Adalet felsefede önemli sorunlardan biridir. Hobbes’a göre genel bir gücün olmadığı yerde yasa, yasanın olmadığı yerde de adaletsizlik olmaz (Hobbes 1993, 95- 96). Doğa yasası olan adalet sözleşmeyle ortaya çıkmaktadır. İnsanlar yaptıkları sözleşmelere uymalıdırlar; uymadıklarında sözleşmeler anlamsızlaşmakta ve herkesin her şey üstündeki hakkı devam etmektedir (Hobbes 1993, 106). Adaletin kaynağı ve başlangıcı, sözleşmedir. Daha önce bir sözleşme olmadığından hiçbir hak devredilmemiştir ve herkesin her şey üstündeki hakkı devam etmiştir. Yapılan bir sözleşmenin ihlali adaletsizliktir. Adaletsiz olmayan her şey adildir (Hobbes 1993, 106). Tarafların sözleşmeye uymadıklarında büyük bir cezaya çarptırılma korkusu onları sözleşmeye bağlı kalmaya zorlamaktadır. Sözleşmeyle elde edilen mülkiyeti koruyacak zorlayıcı bir güç de gereklidir. Devletin kurulmasından önce böyle bir güç yoktur. Adalet, herkese kendisinin olanı sürekli olarak vermek iradesidir. Bu nedenle, kendisinin, yani mülkiyetin olmadığı yerde adaletsizlik de yoktur. Kurulmuş zorlayıcı bir gücün, yani devletin olmadığı yerde de mülkiyet yoktur. Herkes her şey üstünde hak sahibidir. Dolayısıyla devletin olmadığı bir yerde adalete aykırı hiçbir şey yoktur. Adaletin doğası, geçerli sözleşmelere uyulmasıdır. Fakat sözleşmelerin geçerliliği insanları onlara zorlayacak bir devlet gücünün kurulmasıyla başlar ve mülkiyet de devletle birlikte ortaya çıkar (Hobbes 1993, 10). Egemenin görevi, halkın güvenliğinin sağlanmasıdır. Egemen, bu görevi nedeniyle doğa yasasına bağlıdır ve bunun hesabını, sadece doğa yasasını yaratan Tanrı’ya vermekle yükümlüdür. Güvenlik, sadece koruma değil, aynı zamanda, her insanın meşru emeğiyle, devlete tehlike veya zarar gelmeksizin elde edeceği hayatın bütün konforlarını içermektedir (Hobbes 1993, 234). Toplum sözleşmesini insanlığın başlangıcına koyan Hobbes’un devletle adalet arasında kurduğu ilişki tutarlıdır. Sözleşme’de bütün hakların yönetime verilmesi halkın da itaat etmekle yükümlü olması adaletli olup olmadığı tartışılmamaktadır. Sözleşmenin çerçevesinde oluşan ve mülk kayıplarıyla gerçekleşen sınıflar da adalet konusu olmamaktadır. Emeğin korunması devletin görevleri arasında sayılmamakta ve onun sömürülmesi adalet sorunu olarak görülmemektedir.
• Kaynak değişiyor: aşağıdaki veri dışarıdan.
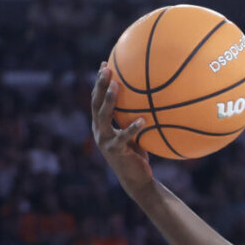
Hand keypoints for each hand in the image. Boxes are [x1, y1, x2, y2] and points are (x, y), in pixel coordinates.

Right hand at [92, 64, 153, 200]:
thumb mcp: (134, 132)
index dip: (99, 82)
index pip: (96, 100)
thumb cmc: (138, 154)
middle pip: (95, 104)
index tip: (104, 64)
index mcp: (101, 125)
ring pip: (103, 117)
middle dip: (99, 85)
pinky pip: (123, 137)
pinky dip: (132, 128)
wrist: (136, 179)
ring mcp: (105, 142)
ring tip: (115, 86)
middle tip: (106, 69)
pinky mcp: (115, 152)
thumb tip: (148, 96)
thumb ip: (133, 116)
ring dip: (109, 100)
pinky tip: (142, 120)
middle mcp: (99, 131)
20.yüzyıl düşünürlerinden Rawls adaletle ilgili şu soruyu sormaktadır: Makul dini, felsefi ve ahlaki doktrinlerin etkisiyle ciddi biçimde farklılaşmış özgür ve eşit vatandaşların oluşturduğu bir toplumun, adalet ve istikrar içerisinde uzun süre varlığını sürdürmesi nasıl mümkündür? (Rawls 2007, 50). Adalet sorunu, sistemi kurup geliştiren toplumlar da dahil gündemdeki yerini korumaktadır. Rawls’un adalet anlayışına şiddetle karşı çıkan Hayek (20.yy), Sosyal Adalet hakkında şunları söylemektedir: Biz insanlar yaşayabilir-olmayan ahlak sistemlerini hiç tanımayız ve uygulamada herhangi bir yerde görmeyiz; çünkü onları deneyen toplumlar hızla ortadan kaybolurlar. Yaygın olarak saygı gören azizler çok kere böyle ahlak sistemlerini öğütlemektedirler. Çöküş halinde olan toplumlar da genellikle, bu kabil ahlak reformcularının öğretilerini dinleye gelen ve toplumlarının yıkıcılarını hala iyi insanlar olarak yücelten toplumlardır. Sosyal Adaletin kutsal kitabı, çok kere, daha da sefil duygulara hitap etmektedir: Kendinden iyi durumda olanlardan hoşlanmamak ve açıkçası kıskançlıktır. Mill’in deyişiyle, “bütün tutkuların en anti-sosyal ve en zararlısıdır. Bir kısım insan zengin olurken başka insanların temel ihtiyaçlarını karşılayamamasını bir rezalet olarak gösteren, adaletle hiç ilgisi olmayan bir şeyi adalet adıyla kamufle eden ve büyük zenginliğe yönelik olan bir düşmanlıktır (Hayek 2012, 338). Hayek, toplumsal sorunların çözümünde baskın olan liberal sistemin başarılı olduğunu düşünmekte haklıdır. Ancak insanlar arasındaki eşitsizliğin ve bu eşitsizliğin sistemi tehdit ettiğini göz ardı etmiş olabilir. Özgür insanlar eşitsizliğin yarattığı ve yaratacağı sorunları yine eşitsizlik üzerinden aşabileceklerini öngörmektedirler.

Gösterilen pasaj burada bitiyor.